Information ▸
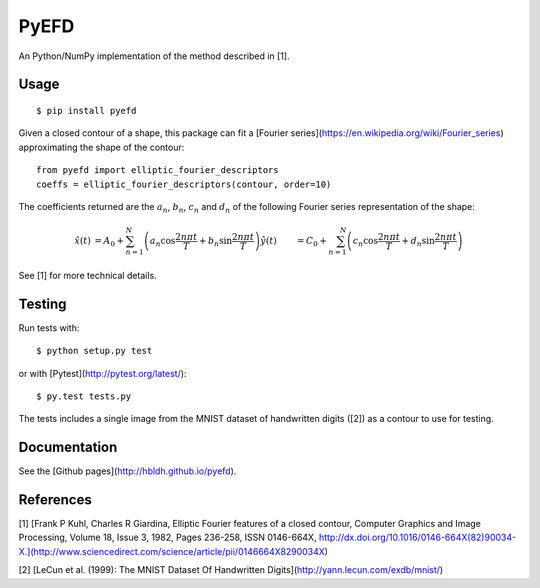 PyEFD
=====

.. image:: https://travis-ci.org/hbldh/pyefd.svg?branch=master
    :target: https://travis-ci.org/hbldh/pyefd
.. image:: http://img.shields.io/pypi/v/pyefd.svg
    :target: https://pypi.python.org/pypi/pyefd/
.. image:: http://img.shields.io/pypi/dm/pyefd.svg
    :target: https://pypi.python.org/pypi/pyefd/
.. image:: http://img.shields.io/pypi/l/pyefd.svg
    :target: https://pypi.python.org/pypi/pyefd/

An Python/NumPy implementation of the method described in \[1\].

Usage
-----
::

    $ pip install pyefd

Given a closed contour of a shape, this package can fit a 
[Fourier series](https://en.wikipedia.org/wiki/Fourier_series) 
approximating the shape of the contour::

    from pyefd import elliptic_fourier_descriptors
    coeffs = elliptic_fourier_descriptors(contour, order=10)
   
The coefficients returned are the :math:`a_n`, :math:`b_n`, :math:`c_n` and :math:`d_n` of
the following Fourier series representation of the shape:

.. math::
    \begin{align*}
        \hat{x}(t) & = A_0 + \sum_{n=1}^N\left( a_n \cos \frac{2n\pi t}{T} + b_n \sin \frac{2n\pi t}{T} \right)
        \hat{y}(t) & = C_0 + \sum_{n=1}^N\left( c_n \cos \frac{2n\pi t}{T} + d_n \sin \frac{2n\pi t}{T} \right) 
    \end{align*}

See \[1\] for more technical details.

Testing
-------

Run tests with::

    $ python setup.py test

or with [Pytest](http://pytest.org/latest/)::

    $ py.test tests.py

The tests includes a single image from the MNIST dataset of handwritten digits (\[2\]) as a contour to use
for testing.

Documentation
-------------

See the [Github pages](http://hbldh.github.io/pyefd).

References
----------

\[1\] [Frank P Kuhl, Charles R Giardina, Elliptic Fourier features of a closed contour, 
Computer Graphics and Image Processing, Volume 18, Issue 3, 1982, Pages 236-258, 
ISSN 0146-664X, http://dx.doi.org/10.1016/0146-664X(82)90034-X.](http://www.sciencedirect.com/science/article/pii/0146664X8290034X)

\[2\] [LeCun et al. (1999): The MNIST Dataset Of Handwritten Digits](http://yann.lecun.com/exdb/mnist/)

Directions ▸ Take the line that contains "Documentation" and each line after it through the end of the records, and repeat them all exactly. Nothing else.

The answer ▸
Documentation
-------------

See the [Github pages](http://hbldh.github.io/pyefd).

References
----------

\[1\] [Frank P Kuhl, Charles R Giardina, Elliptic Fourier features of a closed contour, 
Computer Graphics and Image Processing, Volume 18, Issue 3, 1982, Pages 236-258, 
ISSN 0146-664X, http://dx.doi.org/10.1016/0146-664X(82)90034-X.](http://www.sciencedirect.com/science/article/pii/0146664X8290034X)

\[2\] [LeCun et al. (1999): The MNIST Dataset Of Handwritten Digits](http://yann.lecun.com/exdb/mnist/)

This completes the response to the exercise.